### STATED TASK 1
In the book description, what full-length book is Help Is On the Way excerpted from?
### STATED TASK 2
Rewrite the part of the book description that opens with the words containing "So when life" and closes with "is not selfish)", putting "minister" in place of "pastor".

### PROVIDED PASSAGE
================================
So when life leaves you shipwrecked, what can you do? In Help Is On the Way, excerpted from his full-length book How to Survive a Shipwreck, author and pastor Jonathan Martin draws from his own shipwreck experiences to uncover how God meets us in our most critical moment, and exactly what we need to hang on until morning. Through fresh biblical insights and strong practical truth, Help Is On the Way will illuminate:
- How to practice self-care in the midst of a shipwreck (and why this is not selfish)
================================
### RECORD LIST
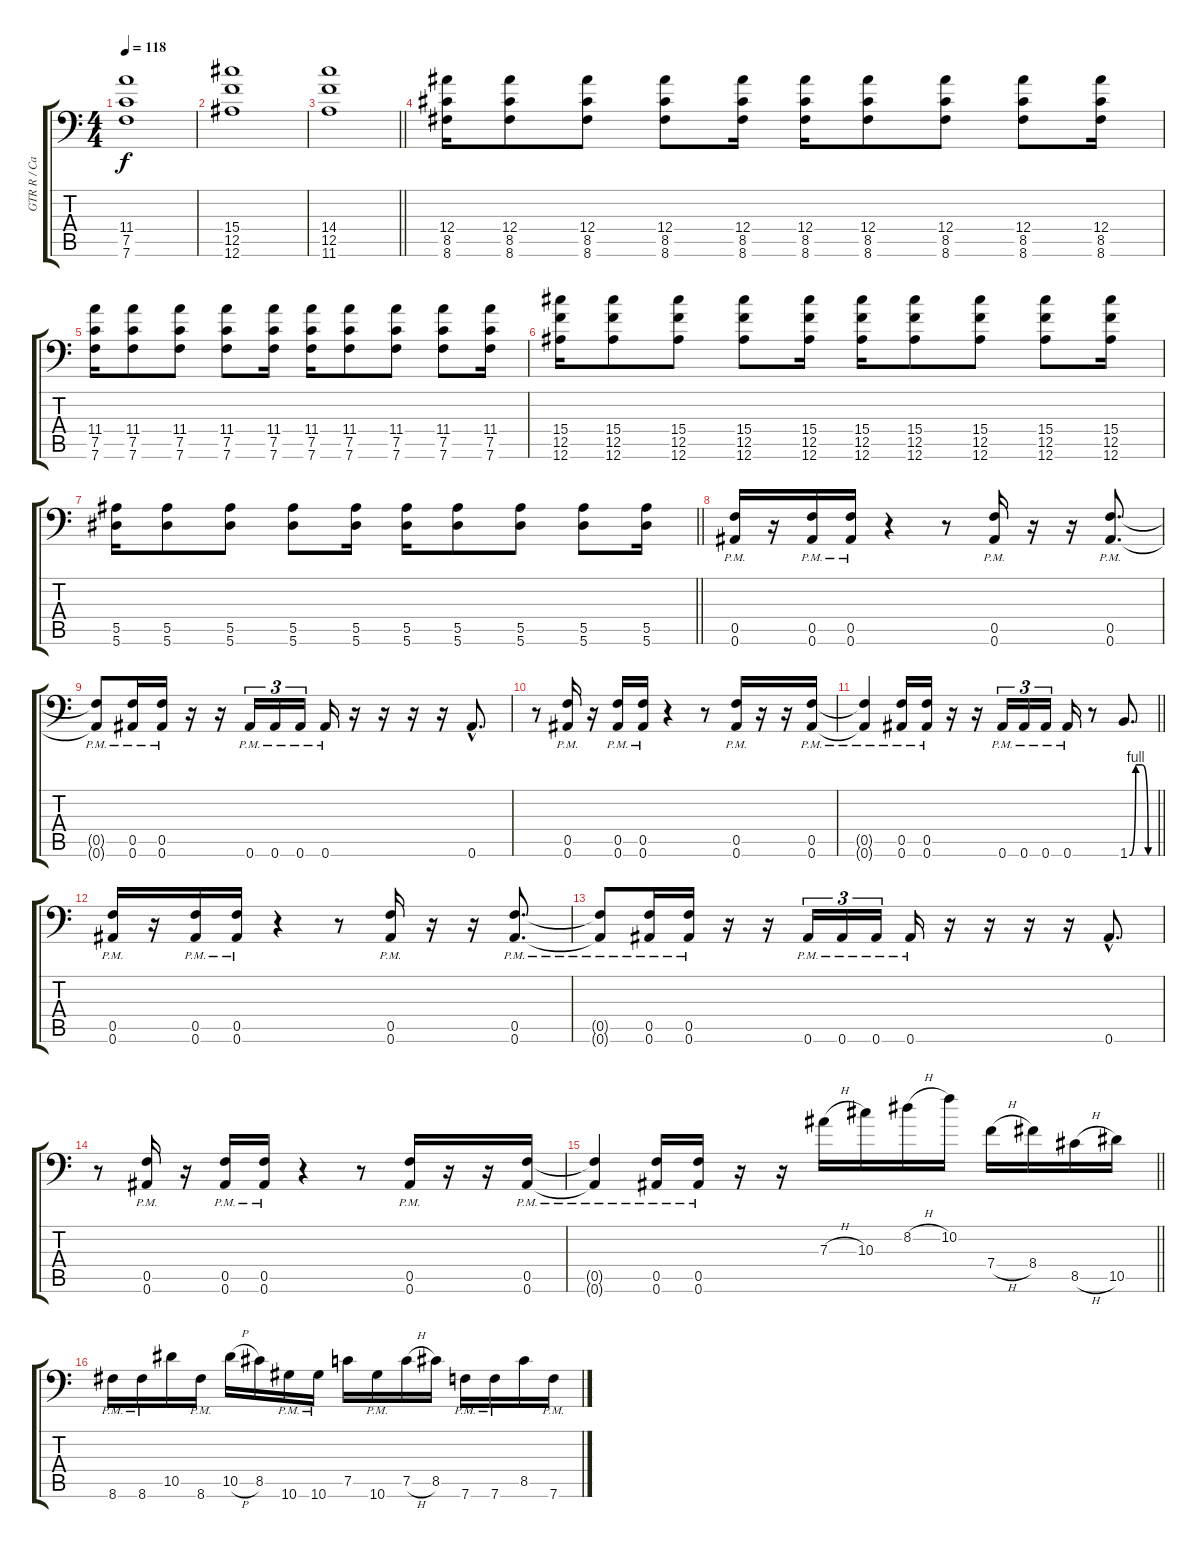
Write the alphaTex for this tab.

\track ("GTR R / Carlos" "GTR R / Ca") {instrument distortionguitar}
\staff {score tabs}
\tuning (C4 G3 Eb3 Bb2 F2 Bb1) {hide}
\ts (4 4)
\tempo 118
\clef f4
\ks c
(11.4 7.5 7.6).1{dy f} |
(15.4 12.5 12.6).1 |
\barLineRight lightlight
(14.4 12.5 11.6).1 |
(12.4 8.5 8.6).16 (12.4 8.5 8.6).8 (12.4 8.5 8.6).8 (12.4 8.5 8.6).8 (12.4 8.5 8.6).16 (12.4 8.5 8.6).16 (12.4 8.5 8.6).8 (12.4 8.5 8.6).8 (12.4 8.5 8.6).8 (12.4 8.5 8.6).16 |
(11.4 7.5 7.6).16 (11.4 7.5 7.6).8 (11.4 7.5 7.6).8 (11.4 7.5 7.6).8 (11.4 7.5 7.6).16 (11.4 7.5 7.6).16 (11.4 7.5 7.6).8 (11.4 7.5 7.6).8 (11.4 7.5 7.6).8 (11.4 7.5 7.6).16 |
(15.4 12.5 12.6).16 (15.4 12.5 12.6).8 (15.4 12.5 12.6).8 (15.4 12.5 12.6).8 (15.4 12.5 12.6).16 (15.4 12.5 12.6).16 (15.4 12.5 12.6).8 (15.4 12.5 12.6).8 (15.4 12.5 12.6).8 (15.4 12.5 12.6).16 |
\barLineRight lightlight
(5.5 5.6).16 (5.5 5.6).8 (5.5 5.6).8 (5.5 5.6).8 (5.5 5.6).16 (5.5 5.6).16 (5.5 5.6).8 (5.5 5.6).8 (5.5 5.6).8 (5.5 5.6).16 |
(0.5{pm} 0.6{pm}).16 r.16 (0.5{pm} 0.6{pm}).16 (0.5{pm} 0.6{pm}).16 r.4 r.8 (0.5{pm} 0.6{pm}).16 r.16 r.16 (0.5{pm} 0.6{pm}).8{d} |
(0.5{pm t} 0.6{pm t}).8 (0.5{pm} 0.6{pm}).16 (0.5{pm} 0.6{pm}).16 r.16 r.16 0.6{pm}.16{tu (3 2)} 0.6{pm}.16{tu (3 2)} 0.6{pm}.16{tu (3 2)} 0.6{pm}.16 r.16 r.16 r.16 r.16 0.6{hac}.8{d} |
r.8 (0.5{pm} 0.6{pm}).16 r.16 (0.5{pm} 0.6{pm}).16 (0.5{pm} 0.6{pm}).16 r.4 r.8 (0.5{pm} 0.6{pm}).16 r.16 r.16 (0.5{pm} 0.6{pm}).16 |
\barLineRight lightlight
(0.5{pm t} 0.6{pm t}).4 (0.5{pm} 0.6{pm}).16 (0.5{pm} 0.6{pm}).16 r.16 r.16 0.6{pm}.16{tu (3 2)} 0.6{pm}.16{tu (3 2)} 0.6{pm}.16{tu (3 2) beam splitsecondary} 0.6{pm}.16 r.8 1.6{be (custom 0 0 15 4 30 4 45 0 60 0)}.8{d} |
(0.5{pm} 0.6{pm}).16 r.16 (0.5{pm} 0.6{pm}).16 (0.5{pm} 0.6{pm}).16 r.4 r.8 (0.5{pm} 0.6{pm}).16 r.16 r.16 (0.5{pm} 0.6{pm}).8{d} |
(0.5{pm t} 0.6{pm t}).8 (0.5{pm} 0.6{pm}).16 (0.5{pm} 0.6{pm}).16 r.16 r.16 0.6{pm}.16{tu (3 2)} 0.6{pm}.16{tu (3 2)} 0.6{pm}.16{tu (3 2)} 0.6{pm}.16 r.16 r.16 r.16 r.16 0.6{hac}.8{d} |
r.8 (0.5{pm} 0.6{pm}).16 r.16 (0.5{pm} 0.6{pm}).16 (0.5{pm} 0.6{pm}).16 r.4 r.8 (0.5{pm} 0.6{pm}).16 r.16 r.16 (0.5{pm} 0.6{pm}).16 |
\barLineRight lightlight
(0.5{pm t} 0.6{pm t}).4 (0.5{pm} 0.6{pm}).16 (0.5{pm} 0.6{pm}).16 r.16 r.16 7.3{h}.16 10.3.16 8.2{h}.16 10.2.16 7.4{h}.16 8.4.16 8.5{h}.16 10.5.16 |
8.6{pm}.16 8.6{pm}.16 10.5.16 8.6{pm}.16 10.5{h}.16 8.5.16 10.6{pm}.16 10.6{pm}.16 7.5.16 10.6{pm}.16 7.5{h}.16 8.5.16 7.6{pm}.16 7.6{pm}.16 8.5.16 7.6{pm}.16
================================
### TASK RESULT 1
How to Survive a Shipwreck

### TASK RESULT 2
So when life leaves you shipwrecked, what can you do? In Help Is On the Way, excerpted from his full-length book How to Survive a Shipwreck, author and minister Jonathan Martin draws from his own shipwreck experiences to uncover how God meets us in our most critical moment, and exactly what we need to hang on until morning. Through fresh biblical insights and strong practical truth, Help Is On the Way will illuminate:
- How to practice self-care in the midst of a shipwreck (and why this is not selfish)